The outcome of RHD genotyping was compared with either the results obtained with serological RhD typing of newborns or with the results of RHD genotyping performed by other laboratories. No difference was observed in genotyping results when using fresh or frozen plasma during short- and long-term storage, revealing high stability of cell-free fetal DNA. The assay has shown high sensitivity (99.37%), specificity (100%), and accuracy (99.62%).
These data confirm that the proposed platform for non-invasive, single-exon, RHD genotyping early in pregnancy is accurate and robust. Importantly, we demonstrated the stability of cell-free fetal DNA in fresh and frozen samples after short- and long-term storage.
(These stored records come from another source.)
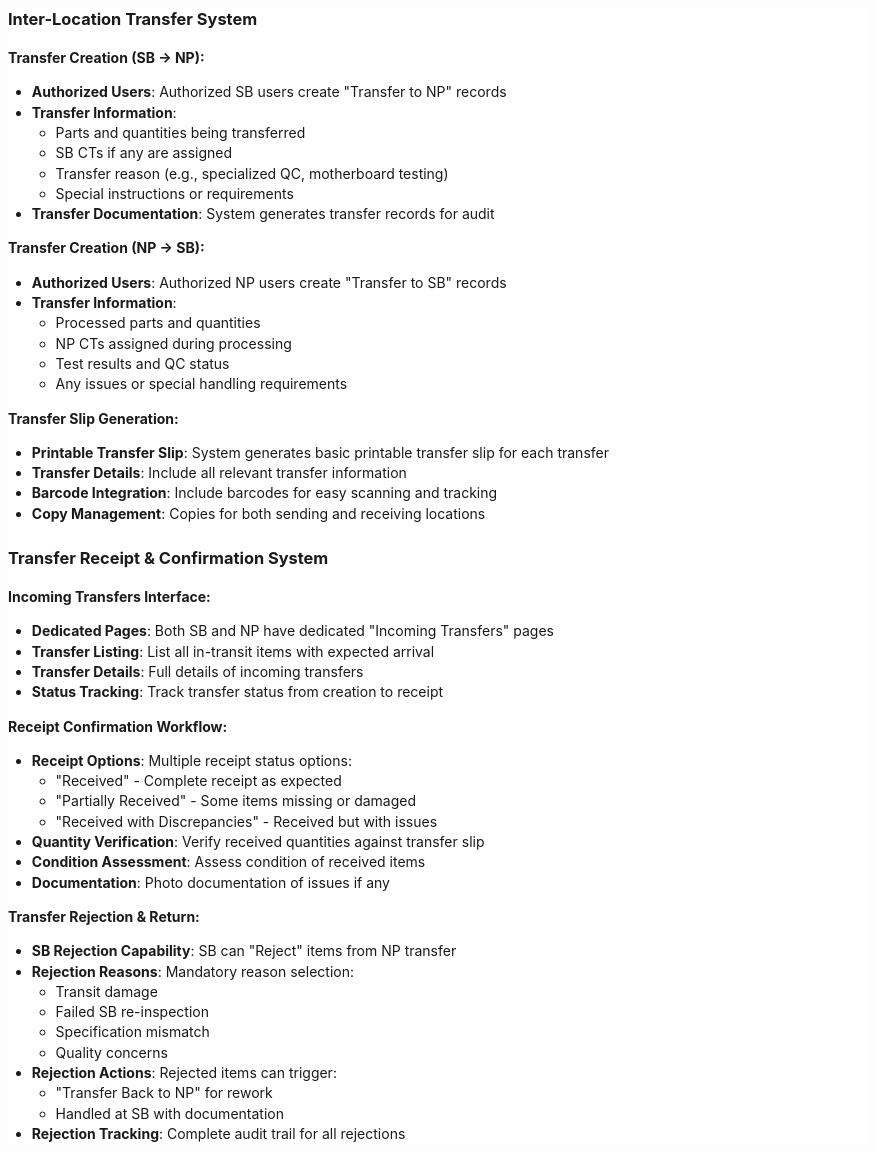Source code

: ### Inter-Location Transfer System

**Transfer Creation (SB → NP):**
- **Authorized Users**: Authorized SB users create "Transfer to NP" records
- **Transfer Information**:
  - Parts and quantities being transferred
  - SB CTs if any are assigned
  - Transfer reason (e.g., specialized QC, motherboard testing)
  - Special instructions or requirements
- **Transfer Documentation**: System generates transfer records for audit

**Transfer Creation (NP → SB):**
- **Authorized Users**: Authorized NP users create "Transfer to SB" records
- **Transfer Information**:
  - Processed parts and quantities
  - NP CTs assigned during processing
  - Test results and QC status
  - Any issues or special handling requirements

**Transfer Slip Generation:**
- **Printable Transfer Slip**: System generates basic printable transfer slip for each transfer
- **Transfer Details**: Include all relevant transfer information
- **Barcode Integration**: Include barcodes for easy scanning and tracking
- **Copy Management**: Copies for both sending and receiving locations

### Transfer Receipt & Confirmation System

**Incoming Transfers Interface:**
- **Dedicated Pages**: Both SB and NP have dedicated "Incoming Transfers" pages
- **Transfer Listing**: List all in-transit items with expected arrival
- **Transfer Details**: Full details of incoming transfers
- **Status Tracking**: Track transfer status from creation to receipt

**Receipt Confirmation Workflow:**
- **Receipt Options**: Multiple receipt status options:
  - "Received" - Complete receipt as expected
  - "Partially Received" - Some items missing or damaged
  - "Received with Discrepancies" - Received but with issues
- **Quantity Verification**: Verify received quantities against transfer slip
- **Condition Assessment**: Assess condition of received items
- **Documentation**: Photo documentation of issues if any

**Transfer Rejection & Return:**
- **SB Rejection Capability**: SB can "Reject" items from NP transfer
- **Rejection Reasons**: Mandatory reason selection:
  - Transit damage
  - Failed SB re-inspection
  - Specification mismatch
  - Quality concerns
- **Rejection Actions**: Rejected items can trigger:
  - "Transfer Back to NP" for rework
  - Handled at SB with documentation
- **Rejection Tracking**: Complete audit trail for all rejections
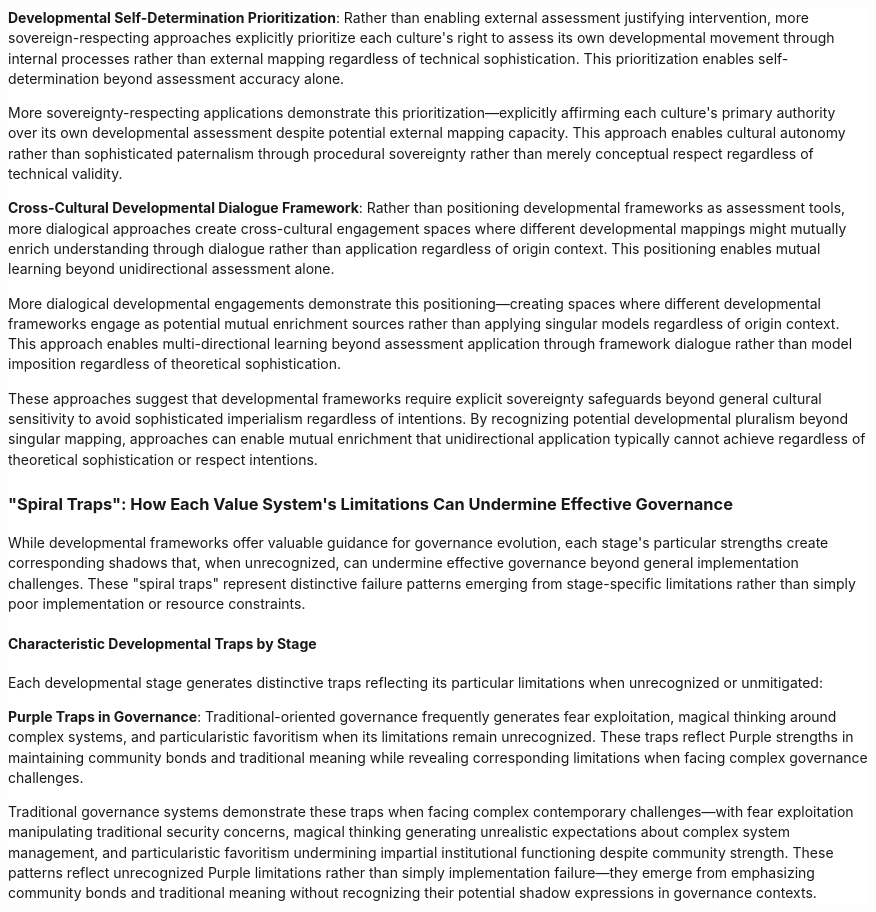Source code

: **Developmental Self-Determination Prioritization**: Rather than enabling external assessment justifying intervention, more sovereign-respecting approaches explicitly prioritize each culture's right to assess its own developmental movement through internal processes rather than external mapping regardless of technical sophistication. This prioritization enables self-determination beyond assessment accuracy alone.

More sovereignty-respecting applications demonstrate this prioritization—explicitly affirming each culture's primary authority over its own developmental assessment despite potential external mapping capacity. This approach enables cultural autonomy rather than sophisticated paternalism through procedural sovereignty rather than merely conceptual respect regardless of technical validity.

**Cross-Cultural Developmental Dialogue Framework**: Rather than positioning developmental frameworks as assessment tools, more dialogical approaches create cross-cultural engagement spaces where different developmental mappings might mutually enrich understanding through dialogue rather than application regardless of origin context. This positioning enables mutual learning beyond unidirectional assessment alone.

More dialogical developmental engagements demonstrate this positioning—creating spaces where different developmental frameworks engage as potential mutual enrichment sources rather than applying singular models regardless of origin context. This approach enables multi-directional learning beyond assessment application through framework dialogue rather than model imposition regardless of theoretical sophistication.

These approaches suggest that developmental frameworks require explicit sovereignty safeguards beyond general cultural sensitivity to avoid sophisticated imperialism regardless of intentions. By recognizing potential developmental pluralism beyond singular mapping, approaches can enable mutual enrichment that unidirectional application typically cannot achieve regardless of theoretical sophistication or respect intentions.

### "Spiral Traps": How Each Value System's Limitations Can Undermine Effective Governance

While developmental frameworks offer valuable guidance for governance evolution, each stage's particular strengths create corresponding shadows that, when unrecognized, can undermine effective governance beyond general implementation challenges. These "spiral traps" represent distinctive failure patterns emerging from stage-specific limitations rather than simply poor implementation or resource constraints.

#### Characteristic Developmental Traps by Stage

Each developmental stage generates distinctive traps reflecting its particular limitations when unrecognized or unmitigated:

**Purple Traps in Governance**: Traditional-oriented governance frequently generates fear exploitation, magical thinking around complex systems, and particularistic favoritism when its limitations remain unrecognized. These traps reflect Purple strengths in maintaining community bonds and traditional meaning while revealing corresponding limitations when facing complex governance challenges.

Traditional governance systems demonstrate these traps when facing complex contemporary challenges—with fear exploitation manipulating traditional security concerns, magical thinking generating unrealistic expectations about complex system management, and particularistic favoritism undermining impartial institutional functioning despite community strength. These patterns reflect unrecognized Purple limitations rather than simply implementation failure—they emerge from emphasizing community bonds and traditional meaning without recognizing their potential shadow expressions in governance contexts.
RhD 免疫仍是胎儿和新生儿溶血病的主要原因。在许多国家,对携带 RhD 阳性胎儿的 RhD 阴性孕妇进行妊娠期间胎儿 RHD 基因分型,并根据结果为孕妇量身定制抗 D 预防措施,以防止 RhD 免疫,这是一种成熟的做法。本研究旨在验证一种高通量、非侵入性、单外显子的胎儿 RHD 基因分型平台,该平台包括自动化 DNA 提取和 PCR 设置,以及一种新型电子数据传输系统,用于实时 PCR 仪器。我们还研究了新鲜或冷冻样本的储存条件对检测结果的影响。
2018 年 11 月至 2020 年 4 月期间,在瑞典哥德堡采集了 261 名 RhD 阴性孕妇的血液样本,在妊娠 10-14 周时,将这些样本储存在室温下 0-7 天,或者在 -80°C 下储存长达 13 个月,作为解冻的血浆样本进行测试。细胞游离胎儿 DNA 的提取和 PCR 建立在封闭的自动化系统中进行。通过实时 PCR 扩增 RHD 基因外显子 4 来确定胎儿 RHD 基因分型。
将 RHD 基因分型的结果与新生儿血清学 RhD 定型的结果或其他实验室进行的 RHD 基因分型的结果进行比较。在短期和长期储存期间,使用新鲜或冷冻血浆时,基因分型结果无差异,表明细胞游离胎儿 DNA 具有高度稳定性。该检测方法具有高灵敏度(99.37%)、特异性(100%)和准确性(99.62%)。
这些数据证实,早期妊娠非侵入性、单外显子 RHD 基因分型的拟议平台准确且稳健。重要的是,我们证明了新鲜和冷冻样本在短期和长期储存后细胞游离胎儿 DNA 的稳定性。